[[ Data shown open ]]

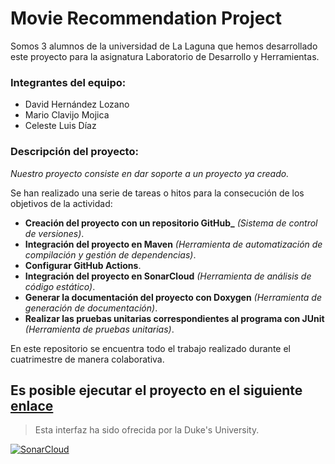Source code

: # **Movie Recommendation Project**

Somos 3 alumnos de la universidad de La Laguna que hemos desarrollado este proyecto para la asignatura Laboratorio de Desarrollo y Herramientas.


### **Integrantes del equipo:**
* David Hernández Lozano
* Mario Clavijo Mojica
* Celeste Luis Díaz

### **Descripción del proyecto:**

_Nuestro proyecto consiste en dar soporte a un proyecto ya creado._

Se han realizado una serie de tareas o hitos para la consecución de los objetivos de la actividad:

* **Creación del proyecto con un repositorio GitHub_** _(Sistema de control de versiones)_. 
* **Integración del proyecto en Maven** _(Herramienta de automatización de compilación y gestión de dependencias)_.
* **Configurar GitHub Actions**. 
* **Integración del proyecto en SonarCloud** _(Herramienta de análisis de código estático)_.
* **Generar la documentación del proyecto con Doxygen** _(Herramienta de generación de documentación)_.
* **Realizar las pruebas unitarias correspondientes al programa con JUnit** _(Herramienta de pruebas unitarias)_.

En este repositorio se encuentra todo el trabajo realizado durante el cuatrimestre de manera colaborativa. 

## Es posible ejecutar el proyecto en el siguiente [enlace](https://www.dukelearntoprogram.com//capstone/recommender.php?id=xqsLtSbzOkCgjA)
> Esta interfaz ha sido ofrecida por la Duke's University.

[![SonarCloud](https://sonarcloud.io/images/project_badges/sonarcloud-white.svg)](https://sonarcloud.io/summary/new_code?id=alu0101330457_MovieRecommendation)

[[ Data shown closed ]]

Goal of the exercise:
When a line in the records above contains the word "realizado", copy it.

Solution:
Se han realizado una serie de tareas o hitos para la consecución de los objetivos de la actividad:
En este repositorio se encuentra todo el trabajo realizado durante el cuatrimestre de manera colaborativa. 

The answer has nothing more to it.